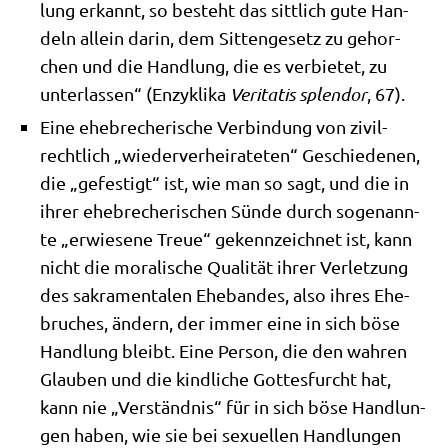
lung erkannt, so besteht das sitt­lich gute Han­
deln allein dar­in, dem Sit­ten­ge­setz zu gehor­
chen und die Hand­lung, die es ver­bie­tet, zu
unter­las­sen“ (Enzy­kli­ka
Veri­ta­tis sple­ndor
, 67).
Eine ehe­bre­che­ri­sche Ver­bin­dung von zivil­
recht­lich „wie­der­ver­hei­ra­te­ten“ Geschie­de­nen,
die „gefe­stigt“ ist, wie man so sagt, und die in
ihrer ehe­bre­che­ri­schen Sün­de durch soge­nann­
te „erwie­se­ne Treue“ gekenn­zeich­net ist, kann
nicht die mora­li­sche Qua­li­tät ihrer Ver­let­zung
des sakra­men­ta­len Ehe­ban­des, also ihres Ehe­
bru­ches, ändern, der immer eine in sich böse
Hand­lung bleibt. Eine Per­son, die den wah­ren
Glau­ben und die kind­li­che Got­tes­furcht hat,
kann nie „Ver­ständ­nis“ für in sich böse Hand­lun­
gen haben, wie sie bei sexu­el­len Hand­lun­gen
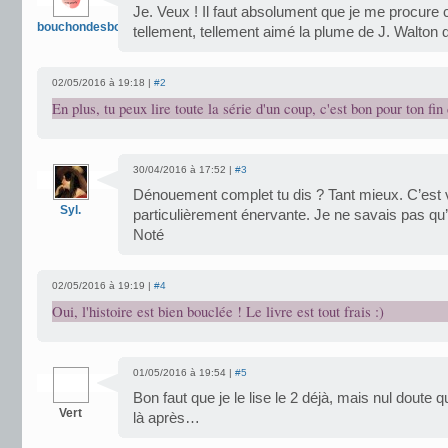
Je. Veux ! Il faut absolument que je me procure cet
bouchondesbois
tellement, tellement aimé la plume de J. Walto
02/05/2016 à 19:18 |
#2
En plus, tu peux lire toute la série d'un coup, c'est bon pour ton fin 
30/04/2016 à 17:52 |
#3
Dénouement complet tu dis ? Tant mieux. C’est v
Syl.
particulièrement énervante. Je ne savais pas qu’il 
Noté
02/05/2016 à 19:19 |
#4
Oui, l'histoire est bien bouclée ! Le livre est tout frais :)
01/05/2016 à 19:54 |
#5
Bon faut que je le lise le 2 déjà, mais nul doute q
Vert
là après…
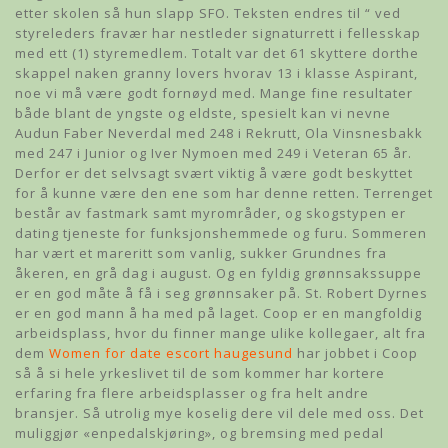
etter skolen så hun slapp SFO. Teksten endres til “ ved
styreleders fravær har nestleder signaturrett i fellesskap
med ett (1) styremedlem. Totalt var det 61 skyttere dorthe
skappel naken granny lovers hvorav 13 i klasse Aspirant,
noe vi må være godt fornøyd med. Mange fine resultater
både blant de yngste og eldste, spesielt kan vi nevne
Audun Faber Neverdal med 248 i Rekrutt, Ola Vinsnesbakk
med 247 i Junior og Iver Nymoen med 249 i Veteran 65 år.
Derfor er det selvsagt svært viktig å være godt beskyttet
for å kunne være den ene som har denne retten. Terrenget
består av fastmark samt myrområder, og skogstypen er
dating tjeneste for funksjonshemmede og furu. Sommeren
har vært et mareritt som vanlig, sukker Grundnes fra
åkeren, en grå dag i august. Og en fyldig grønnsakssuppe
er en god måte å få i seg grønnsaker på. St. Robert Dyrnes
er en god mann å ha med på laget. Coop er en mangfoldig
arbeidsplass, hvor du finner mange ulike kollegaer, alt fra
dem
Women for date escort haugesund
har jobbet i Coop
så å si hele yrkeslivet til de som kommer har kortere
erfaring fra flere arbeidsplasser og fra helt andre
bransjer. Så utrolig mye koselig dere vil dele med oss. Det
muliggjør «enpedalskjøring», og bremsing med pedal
__________
EXERCISE BRIEF: Please restate the material above line by line, exactly, beginning at its first line and ending with the line that contains "bru­ches, ändern, der immer eine in sich böse", without any pictures.

REPLY:
lung erkannt, so besteht das sitt­lich gute Han­
deln allein dar­in, dem Sit­ten­ge­setz zu gehor­
chen und die Hand­lung, die es ver­bie­tet, zu
unter­las­sen“ (Enzy­kli­ka
Veri­ta­tis sple­ndor
, 67).
Eine ehe­bre­che­ri­sche Ver­bin­dung von zivil­
recht­lich „wie­der­ver­hei­ra­te­ten“ Geschie­de­nen,
die „gefe­stigt“ ist, wie man so sagt, und die in
ihrer ehe­bre­che­ri­schen Sün­de durch soge­nann­
te „erwie­se­ne Treue“ gekenn­zeich­net ist, kann
nicht die mora­li­sche Qua­li­tät ihrer Ver­let­zung
des sakra­men­ta­len Ehe­ban­des, also ihres Ehe­
bru­ches, ändern, der immer eine in sich böse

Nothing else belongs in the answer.